Text segment:
———
‘Now and Then’ at MOHAI

Paul Dorpat, Wallingford’s very own “celebrian” (celebrity historian–yeah, I made that up), has worked with the Museum of History & Indsutry (MOHAI) for a “Now and Then” exhibit, which opens this Saturday, April 9, and runs until Sunday, June 3.

If you’re a fan of Paul’s weekly “Now and Then” column for The Seattle Times’ Pacific Northwest Magazine, you’ll see quite a bit of his “repeat photography” in which he uses historical and contemporary photographs to reveal the changes in our world.  The exhibit showcases his collaborative work with Jean Sherrard and Berangere Lomont.
———
Your tasks:
1. Answer these questions using the post about the MOHAI exhibit:
(a) On what day does the exhibit open?
(b) In which magazine does the weekly "Now and Then" column appear?
(c) Who collaborated with Paul Dorpat on the work shown in the exhibit?
2. In the records, from the first line through the line with "верхняя зажимная губка", change "9.30" to "10.00" and reproduce those lines with nothing else altered. Leave the pictures out.
The text and the records come from separate, unrelated sources.

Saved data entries
———
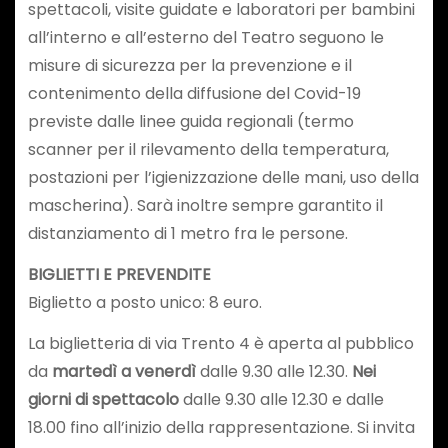
spettacoli, visite guidate e laboratori per bambini
all’interno e all’esterno del Teatro seguono le
misure di sicurezza per la prevenzione e il
contenimento della diffusione del Covid-19
previste dalle linee guida regionali (termo
scanner per il rilevamento della temperatura,
postazioni per l’igienizzazione delle mani, uso della
mascherina). Sarà inoltre sempre garantito il
distanziamento di 1 metro fra le persone.
BIGLIETTI E PREVENDITE
Biglietto a posto unico: 8 euro.
La biglietteria di via Trento 4 è aperta al pubblico
da
martedì a venerdì
dalle 9.30 alle 12.30.
Nei
giorni di spettacolo
dalle 9.30 alle 12.30 e dalle
18.00 fino all’inizio della rappresentazione. Si invita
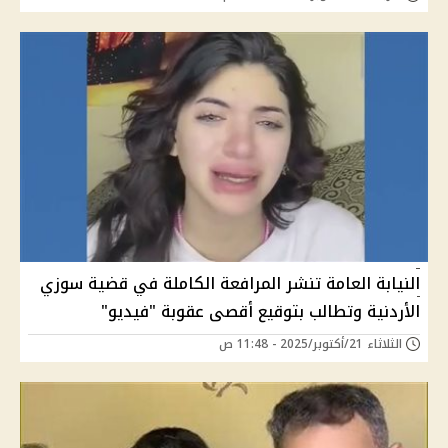
النيابة العامة تنشر المرافعة الكاملة في قضية سوزي
الأردنية وتطالب بتوقيع أقصى عقوبة "فيديو"
الثلاثاء 21/أكتوبر/2025 - 11:48 ص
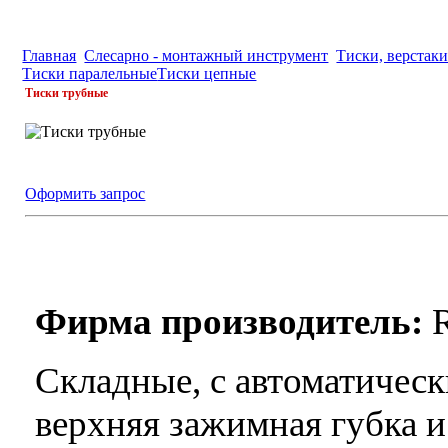
Главная
Слесарно - монтажный инструмент
Тиски, верстак
Тиски паралельные
Тиски цепные
Тиски трубные
Оформить запрос
Фирма производитель:
Складные, с автоматичес
верхняя зажимная губка 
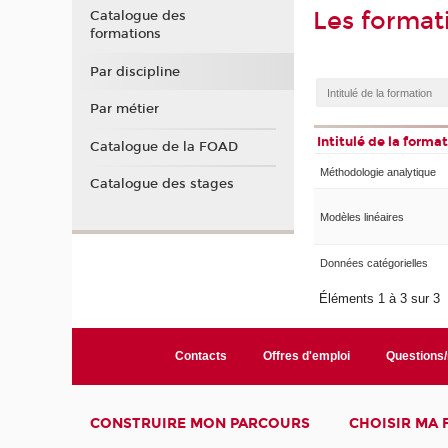
Les format
Catalogue des
formations
Par discipline
Par métier
Intitulé de la forma
Catalogue de la FOAD
Méthodologie analytique
Catalogue des stages
Modèles linéaires
Données catégorielles
Éléments 1 à 3 sur 3
Contacts
Offres d'emploi
Questions
CONSTRUIRE MON PARCOURS
CHOISIR MA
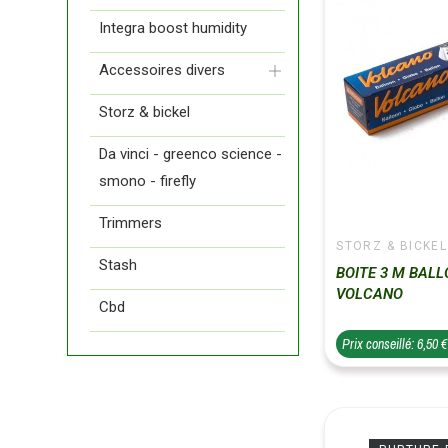
Integra boost humidity
Accessoires divers
Storz & bickel
Da vinci - greenco science -
smono - firefly
Trimmers
STORZ & BICKEL
Stash
BOITE 3 M BAL
VOLCANO
Cbd
Prix conseillé: 6,50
———
Problem solutions:
1.
(a) Saturday, April 9
(b) The Seattle Times' Pacific Northwest Magazine
(c) Jean Sherrard and Berangere Lomont

2.
spettacoli, visite guidate e laboratori per bambini
all’interno e all’esterno del Teatro seguono le
misure di sicurezza per la prevenzione e il
contenimento della diffusione del Covid-19
previste dalle linee guida regionali (termo
scanner per il rilevamento della temperatura,
postazioni per l’igienizzazione delle mani, uso della
mascherina). Sarà inoltre sempre garantito il
distanziamento di 1 metro fra le persone.
BIGLIETTI E PREVENDITE
Biglietto a posto unico: 8 euro.
La biglietteria di via Trento 4 è aperta al pubblico
da
martedì a venerdì
dalle 10.00 alle 12.30.
Nei
giorni di spettacolo
dalle 10.00 alle 12.30 e dalle
18.00 fino all’inizio della rappresentazione. Si invita
النيابة العامة تنشر المرافعة الكاملة في قضية سوزي
الأردنية وتطالب بتوقيع أقصى عقوبة "فيديو"
الثلاثاء 21/أكتوبر/2025 - 11:48 ص
Главная
Слесарно - монтажный инструмент
Тиски, верстак
Тиски паралельные
Тиски цепные
Тиски трубные
Оформить запрос
Фирма производитель:
Складные, с автоматичес
верхняя зажимная губка 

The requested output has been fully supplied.